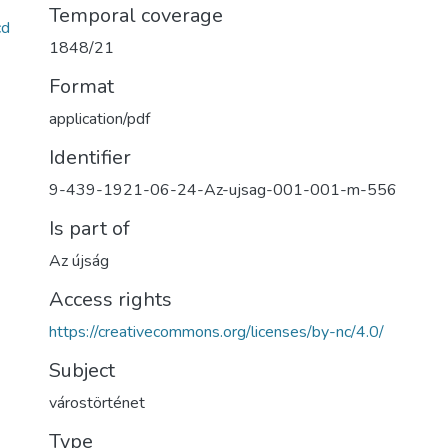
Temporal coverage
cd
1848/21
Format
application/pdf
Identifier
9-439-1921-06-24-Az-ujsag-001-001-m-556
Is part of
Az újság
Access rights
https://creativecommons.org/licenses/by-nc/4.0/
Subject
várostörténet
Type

================================

◆ Work instructions
Return every entry from the listing above exactly as it stands, leaving out any picture.

◆ Your solution
Temporal coverage
cd
1848/21
Format
application/pdf
Identifier
9-439-1921-06-24-Az-ujsag-001-001-m-556
Is part of
Az újság
Access rights
https://creativecommons.org/licenses/by-nc/4.0/
Subject
várostörténet
Type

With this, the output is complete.